With an encyclopedic knowledge of Chicago sporting events, Renje still references the mental toughness of Walter Payton, Mike Ditka and Michael Jordan the way he did years ago while relearning how to dress himself, drive and stay clean and sober.

In addition to his faith, it was the examples of those icons that drove Renje to earn a master’s degree in journalism from Illinois. It was their collective inspiration he relied upon while playing on gold-medal-winning U.S. Paralympic wheelchair rugby teams in 1996 and 2000.

“It wasn’t like I was sitting around rehab studying Ditka, Jordan and Payton,” Renje said. “A lot of learning that you have to persevere was internalized, especially from Payton.”

Renje’s funniest example of persistence came shortly after the Bulls’ 1992 title. He found himself near the WBBM-TV studios, where Jordan was taping a show. Renje and a rugby teammate tried to persuade a security guard to let them inside because they were dying. More impressed with their audacity than their story, the guard rolled them inside to watch and introduced them to Jordan.

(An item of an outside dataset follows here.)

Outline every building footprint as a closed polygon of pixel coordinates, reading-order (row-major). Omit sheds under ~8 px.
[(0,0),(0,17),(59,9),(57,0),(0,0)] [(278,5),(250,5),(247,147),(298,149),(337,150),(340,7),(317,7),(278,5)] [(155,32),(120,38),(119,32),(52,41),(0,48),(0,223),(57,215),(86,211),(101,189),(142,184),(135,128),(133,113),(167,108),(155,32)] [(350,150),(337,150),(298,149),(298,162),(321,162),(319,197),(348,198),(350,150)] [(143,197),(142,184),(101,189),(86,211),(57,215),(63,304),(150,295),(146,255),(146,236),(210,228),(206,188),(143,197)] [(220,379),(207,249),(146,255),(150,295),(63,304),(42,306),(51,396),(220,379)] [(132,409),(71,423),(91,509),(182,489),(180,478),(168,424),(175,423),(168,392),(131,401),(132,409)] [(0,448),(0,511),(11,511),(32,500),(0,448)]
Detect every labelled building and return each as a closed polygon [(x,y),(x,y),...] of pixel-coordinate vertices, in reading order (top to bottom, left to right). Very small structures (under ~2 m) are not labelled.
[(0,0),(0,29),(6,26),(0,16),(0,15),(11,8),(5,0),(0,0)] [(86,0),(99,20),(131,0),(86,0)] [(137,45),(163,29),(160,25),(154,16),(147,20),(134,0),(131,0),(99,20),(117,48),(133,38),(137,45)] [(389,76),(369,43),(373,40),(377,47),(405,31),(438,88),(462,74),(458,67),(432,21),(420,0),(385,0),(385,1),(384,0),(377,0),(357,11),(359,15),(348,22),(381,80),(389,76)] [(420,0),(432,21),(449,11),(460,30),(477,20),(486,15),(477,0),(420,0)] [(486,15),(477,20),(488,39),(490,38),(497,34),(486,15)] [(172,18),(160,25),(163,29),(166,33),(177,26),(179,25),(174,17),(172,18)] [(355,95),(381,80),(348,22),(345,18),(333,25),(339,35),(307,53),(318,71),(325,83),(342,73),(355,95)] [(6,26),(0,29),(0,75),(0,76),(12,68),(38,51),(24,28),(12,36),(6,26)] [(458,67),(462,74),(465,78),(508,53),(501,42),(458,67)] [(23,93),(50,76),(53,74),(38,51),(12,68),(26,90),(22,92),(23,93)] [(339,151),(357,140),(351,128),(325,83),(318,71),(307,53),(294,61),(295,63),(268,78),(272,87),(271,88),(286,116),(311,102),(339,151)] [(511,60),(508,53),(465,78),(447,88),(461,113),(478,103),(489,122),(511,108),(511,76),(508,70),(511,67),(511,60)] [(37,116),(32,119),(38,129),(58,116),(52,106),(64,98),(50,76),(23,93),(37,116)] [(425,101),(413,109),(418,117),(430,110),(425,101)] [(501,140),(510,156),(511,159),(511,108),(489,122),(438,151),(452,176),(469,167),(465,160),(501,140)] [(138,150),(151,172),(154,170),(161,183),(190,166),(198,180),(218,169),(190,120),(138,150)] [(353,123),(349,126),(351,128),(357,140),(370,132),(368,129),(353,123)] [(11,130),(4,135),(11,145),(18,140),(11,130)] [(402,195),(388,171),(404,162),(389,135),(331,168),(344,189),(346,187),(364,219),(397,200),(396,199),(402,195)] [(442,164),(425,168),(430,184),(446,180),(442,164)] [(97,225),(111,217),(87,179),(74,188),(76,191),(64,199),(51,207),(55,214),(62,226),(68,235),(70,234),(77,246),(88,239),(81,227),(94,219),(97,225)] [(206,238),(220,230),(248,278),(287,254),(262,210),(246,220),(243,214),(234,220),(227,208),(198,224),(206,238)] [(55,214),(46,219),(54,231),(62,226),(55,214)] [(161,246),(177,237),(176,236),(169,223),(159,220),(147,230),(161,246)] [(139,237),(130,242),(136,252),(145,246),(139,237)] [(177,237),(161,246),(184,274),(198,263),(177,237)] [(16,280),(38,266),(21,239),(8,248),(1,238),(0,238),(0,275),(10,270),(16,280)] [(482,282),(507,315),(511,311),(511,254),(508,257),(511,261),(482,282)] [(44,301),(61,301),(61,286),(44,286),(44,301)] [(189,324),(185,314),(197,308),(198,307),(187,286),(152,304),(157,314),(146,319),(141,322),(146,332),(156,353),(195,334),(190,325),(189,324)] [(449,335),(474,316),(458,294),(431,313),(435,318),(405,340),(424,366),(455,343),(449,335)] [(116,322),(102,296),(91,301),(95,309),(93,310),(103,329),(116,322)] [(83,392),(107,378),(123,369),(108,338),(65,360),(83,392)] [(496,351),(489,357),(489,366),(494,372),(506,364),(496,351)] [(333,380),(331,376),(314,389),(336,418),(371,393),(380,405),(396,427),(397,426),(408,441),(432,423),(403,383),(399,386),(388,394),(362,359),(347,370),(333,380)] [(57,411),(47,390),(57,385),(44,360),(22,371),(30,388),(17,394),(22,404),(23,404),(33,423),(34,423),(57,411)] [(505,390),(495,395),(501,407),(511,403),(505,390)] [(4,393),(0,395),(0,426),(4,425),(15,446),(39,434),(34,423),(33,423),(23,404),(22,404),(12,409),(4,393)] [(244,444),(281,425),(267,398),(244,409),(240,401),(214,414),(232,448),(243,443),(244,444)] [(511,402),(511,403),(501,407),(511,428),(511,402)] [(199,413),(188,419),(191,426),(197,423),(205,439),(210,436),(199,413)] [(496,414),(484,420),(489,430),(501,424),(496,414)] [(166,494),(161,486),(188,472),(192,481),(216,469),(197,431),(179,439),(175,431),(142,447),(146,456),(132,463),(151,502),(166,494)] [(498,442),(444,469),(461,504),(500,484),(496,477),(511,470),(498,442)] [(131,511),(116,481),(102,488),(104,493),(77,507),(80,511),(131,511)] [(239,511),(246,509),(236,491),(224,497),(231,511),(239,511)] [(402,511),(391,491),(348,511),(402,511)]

“He was gracious,” Renje said. “And I’m sure that 30 seconds was a career highlight for Michael too.”

Whether it’s a legend making history or a player struggling to make a roster, Renje sees a bit of himself in every athlete overcoming something. In every reaction to adversity in a game, he finds a parallel in his life.

I asked what that life would have been like if he hadn’t been shot.

“It would have been one of unfulfilled prophecy,” Renje said. “If I die tomorrow or when I’m 80, I want to look back and say, ‘Man, I gave it all.’ It’s the only thing we can ask of our athletes, our teams, our kids — and ourselves.”

The outlet fandom provided helped Renje cope with suddenly being a paralyzed teenager 22 years ago. Over time he believes it helped him become a better commercial real-estate broker, husband and father of three who soon will start a new job with Fellowship of Christian Athletes in Tampa, Fla.

Of all the victories Renje has rooted for on his road to recovery, nothing compares to his own.

“My message is seeing there are obstacles in life you struggle through, and there’s something bigger,” he said.

It is a message bound to make many feel like high-fiving the people next to them, whether they’re in the bleachers or the boardroom.